I didn’t really consider myself a writer, just someone who likes writing.

“I’m quite dyslexic – I have always found reading a challenge – so I didn’t feel on the same level as the other people. But they made me feel so welcome. I have always felt at home in that group,” she said.

Muriel Driver, from Stoke by Clare, joined the group around 18 months ago. She recently published her first novel, Zondor the Magnificent, a children’s fantasy about a boy and a dog who are transported to a magical land.

“I had the book published with a great deal of encouragement from Suffolk Writers Group,” said Muriel. “It will be the first in a series.

“If I hadn’t been a member of the group it probably wouldn’t have happened yet. It gave me the confidence I needed.”

Muriel’s life used to revolve around a different sort of books – working in accounts.

“Just before Covid struck I was made redundant but later that year I was due to retire anyway,” she said.

“I have been writing stories for evermore. When I was growing up on a farm in north Norfolk in the middle of nowhere my friends were the cats and dogs on the farm and I used to make up stories for them. Once I started school I was hooked.

“So I thought, I will do that. I used to belong to a writers’ group in Clare which folded a while ago. I stumbled across Suffolk Writers Group online and thought ‘that will do nicely’.

She and another member David Howden, an author from Haverhill, now also co-host offshoot group Haven Literary Club, which meets at the Haven Café, in Haverhill, once a month.

Muriel, whose poem Journey of a River is included in the anthology, has been invited to join Year 7 pupils at Stour Valley School in Clare for international book day in Marc – reading from her book, setting writing challenges and holding a question and answer session.

Robert Lenney, of Ipswich, said: “I always wanted to be a writer. I had a very influential teacher at school who was enthusiastic about the war poets and encouraged me to read.

“I’m dyslexic which wasn’t diagnosed until 2004. It was a relief to me to know. I felt school was a bit of a struggle for me.

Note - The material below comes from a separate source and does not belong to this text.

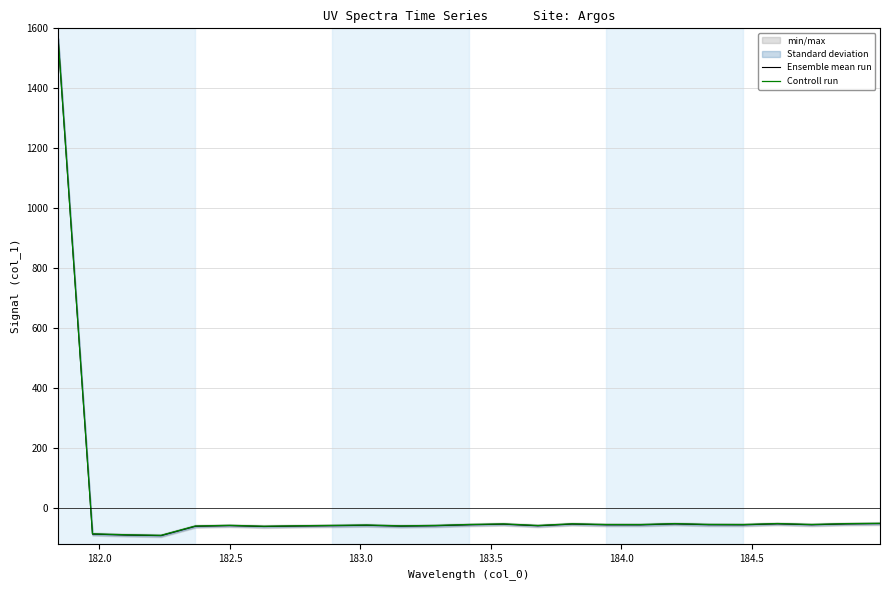

What is the highest value of the Ensemble mean run series?

1562.7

“With me the dyslexia more affects my organisational skills and understanding instructions. I always read as a child and escaped into books and music.

“I’ve been a member of the group for about three years. It’s a lovely little group and very good with its daily challenges. Mai is very organised. It’s a really well run group and well balanced.

“Everyone is very supportive and friendly and Gary is a godsend as well,” said Robert, who works in care with people with learning problems and the elderly, while also training to teach English as a foreign language.

He cared for his mother through dementia until her death last year.

“Writing was a comfort through difficult periods and I would maybe put my feelings into a poem,” he said.

He has published a poetry book, Heretic, and is also a performance poet.

A Tapestry of Poetry is available online from littlebearpublications.co.uk. It is also stocked in some independent bookshops including Byron and the Bard in Lavenham, Halesworth Bookshop, Dial Lane Books in Ipswich and Woodbridge Books.